The employer must pay the employee all the grant it receives for their gross pay in the form of money.
Furloughed staff must receive no less than 80 per cent of their reference pay (up to the monthly cap of £2,500).
The entirety of the grant received to cover an employee’s subsidised furlough pay must be paid to them in the form of money. No part of the grant should be netted off to pay for the provision of benefits or a salary sacrifice scheme.
Employers cannot enter into any transaction with the worker which reduces the wages below this amount. This includes any administration charge, fees or other costs in connection with the employment.
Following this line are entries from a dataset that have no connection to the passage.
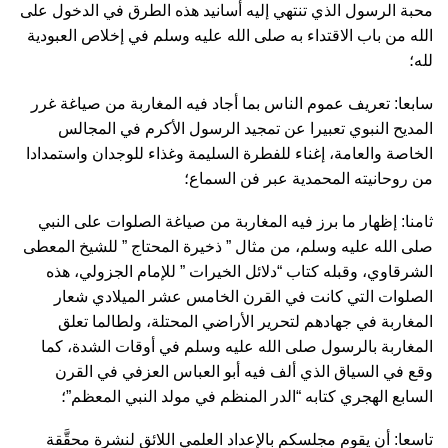
محبة الرسول الذي تنتهي إليه أسانيد هذه الطرق في الدخول على
الله من باب الاقتداء به صلى الله عليه وسلم في إخلاص العبودية
لله؛
سابعا: تعريف عموم الناس بما أجاد فيه المغاربة من صياغة غرر
المديح النبوي تعبيرا عن تمجيد الرسول الأكرم في المجالس
الخاصة والعامة، إغناء للفطرة السليمة وغذاء للوجدان واستمدادا
من روحانيته المحمدية عبر فن السماع؛
ثامنا: إظهار ما برز فيه المغاربة من صياغة الصلوات على النبي
صلى الله عليه وسلم، من مثال ” ذخيرة المحتاج ” للشيخ المعطى
الشرقاوي، وقبله كتاب “دلائل الخيرات ” للإمام الجزولي، هذه
الصلوات التي كانت في القرن الخامس عشر الميلادي شعار
المغاربة في جهادهم لتحرير الأراضي المحتلة، ولطالما تعلق
المغاربة بالرسول صلى الله عليه وسلم في أوقات الشدة، كما
وقع في السياق الذي ألف فيه أبو العباس العزفي في القرن
السابع الهجري كتابه “الدر المنظم في مولد النبي المعظم”؛
تاسعا: أن يقوم مجلسكم بالإعداد العلمي اللائق لنشرة محقَّقة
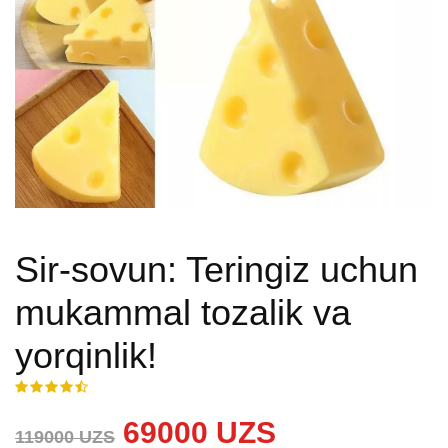
Sir-sovun: Teringiz uchun
mukammal tozalik va
yorqinlik!
69000 UZS
119000 UZS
How to treat grant payments in RTI
The employer must report the amount of grant it receives and pay to an employee through RTI, in the same way it would report their normal pay.
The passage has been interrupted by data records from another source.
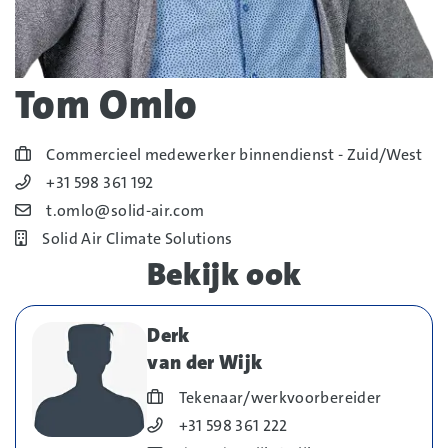
Tom Omlo
Blog_field_Functie
Commercieel medewerker binnendienst - Zuid/West
Blog_field_Telefoonnummer
+31 598 361 192
Blog_field_E-mail
t.omlo@solid-air.com
Bedrijf
Solid Air Climate Solutions
Bekijk ook
Derk
van der Wijk
Blog_field_Functie
Tekenaar/werkvoorbereider
Blog_field_Telefoonnummer
+31 598 361 222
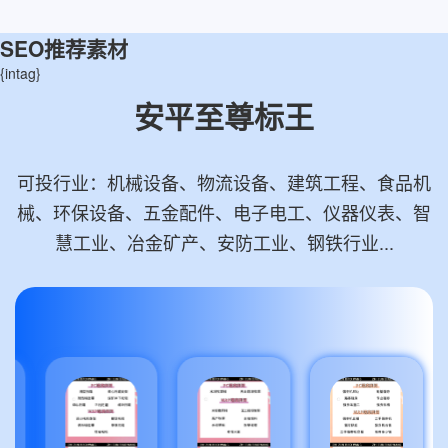
SEO推荐素材
{intag}
安平至尊标王
可投行业：机械设备、物流设备、建筑工程、食品机
械、环保设备、五金配件、电子电工、仪器仪表、智
慧工业、冶金矿产、安防工业、钢铁行业...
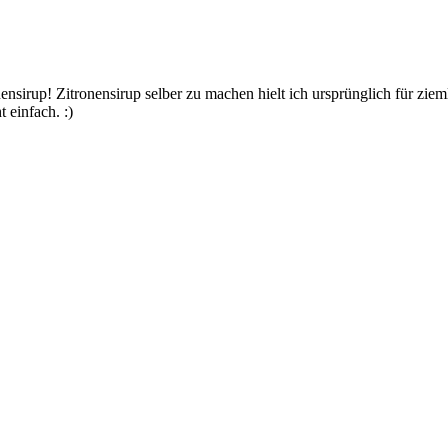
ensirup! Zitronensirup selber zu machen hielt ich ursprünglich für zi
 einfach. :)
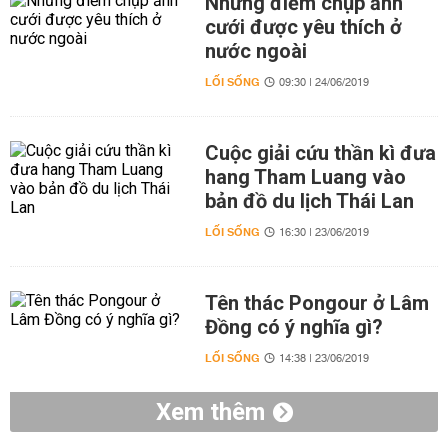
Những điểm chụp ảnh
cưới được yêu thích ở
nước ngoài
LỐI SỐNG
09:30 | 24/06/2019
Cuộc giải cứu thần kì đưa
hang Tham Luang vào
bản đồ du lịch Thái Lan
LỐI SỐNG
16:30 | 23/06/2019
Tên thác Pongour ở Lâm
Đồng có ý nghĩa gì?
LỐI SỐNG
14:38 | 23/06/2019
Xem thêm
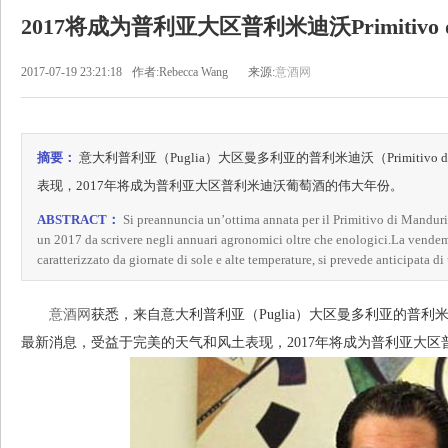
2017将成为普利亚大区普利米迪沃Primitivo d
2017-07-19 23:21:18
作者:Rebecca Wang
来源:
意酒网
摘要：
意大利普利亚（Puglia）大区曼多利亚的普利米迪沃（Primitivo 
表现，2017年将成为普利亚大区普利米迪沃葡萄酒的伟大年份。
ABSTRACT：
Si preannuncia un’ottima annata per il Primitivo di Manduria
un 2017 da scrivere negli annuari agronomici oltre che enologici.La vendem
caratterizzato da giornate di sole e alte temperature, si prevede anticipata di
意酒网
获悉，来自意大利普利亚（Puglia）大区曼多利亚的普利米迪沃（Pr
最新消息，受益于完美的天气和风土表现，2017年将成为普利亚大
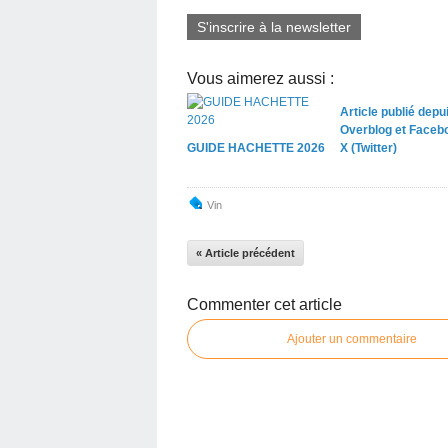
S'inscrire à la newsletter
Vous aimerez aussi :
Article publié depu
Overblog et Faceb
GUIDE HACHETTE 2026
X (Twitter)
Vin
« Article précédent
Commenter cet article
Ajouter un commentaire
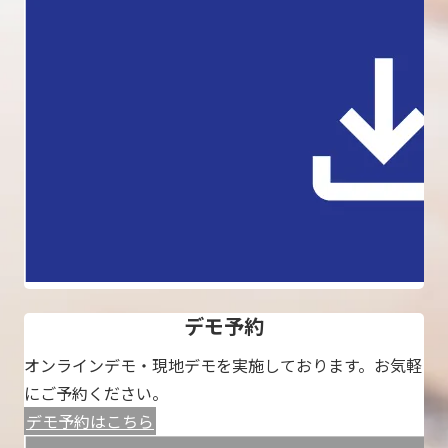
デモ予約
オンラインデモ・現地デモを実施しております。お気軽
にご予約ください。
デモ予約はこちら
The employer should make RTI submissions on or before the date it pays its employee.
Where employers have continued to pay employees during a period of furlough, in advance of receiving any payments under the scheme, they do not need to make any further RTI submissions when they receive the grant that reimburses those payments made in advance.
What is the tax treatment of the Coronavirus Job Retention Grant?
Payments received by a business under the scheme are made to offset these deductible revenue costs. They must therefore be included as income in the business’s calculation of its taxable profits for Income Tax and Corporation Tax purposes, in accordance with normal principles.
Businesses can deduct employment costs as normal when calculating taxable profits for Income Tax and Corporation Tax purposes.
Individuals with employees that are not employed as part of a business (such as nannies or other domestic staff) are not taxable on grants received under the scheme. Domestic staff are subject to Income Tax and NICs on their wages as normal.
Will HMRC audit the claim?
If HMRC have reason to suspect a claim is not valid before it is paid, they will not pay the claim. If they have already paid the claim and they find it is not due, they will recover the funds and, depending on the behaviour, they can consider taking criminal proceedings.
The employer must keep a copy of all records for six years, including:
- the amount claimed and claim period for each employee
- the claim reference number for your records
- your calculations in case HMRC need more information about your claim
- usual hours worked, including any calculations that were required, for employees you flexibly furloughed from 1 July.
- actual hours worked for employees you flexibly furloughed from 1 July.
During an audit, HMRC could:
- Request the detailed calculations.
- Requesting sight of written agreements between employer and employee, consenting to being furloughed;
- Use data from external sources such as social media accounts including LinkedIn to monitor activity;
- Review records such as emails, onsite CCTV systems, vehicle tracking details to see who has had access and when;
- Examine payroll records, and audit any pay changes including amended RTI submissions;
- Rely on employees reporting non-compliant employers via the hotline set up; and
- Interview employees in person.
What can I do in the meantime?
For example, in the interim, employers can apply for a business interruption loan, if required. However, the business interruption loan is only available to employers who meet certain criteria.
What if we need assistance before the funds are available to assist us in paying for furloughed employees?
There are a number of services available to help while you wait for funds to be available.
- A small business grant funding of £10,000 for all business receiving small business rate relief or rural rate relief.
- A Coronavirus Business Interruption Loan Scheme offering loans of up to £5 million for SMEs through the British Business Bank.
- A new lending facility from the Bank of England to help support liquidity among larger firms, to bridge coronavirus disruption to cash flow.
- Deferral of VAT and Income Tax payments.
- The HMRC Time To Pay Scheme.
What other support is available for organisations?
The support available for employers and individuals to cope with the coronavirus pandemic is changing almost daily. Keep checking the Government website for the latest information.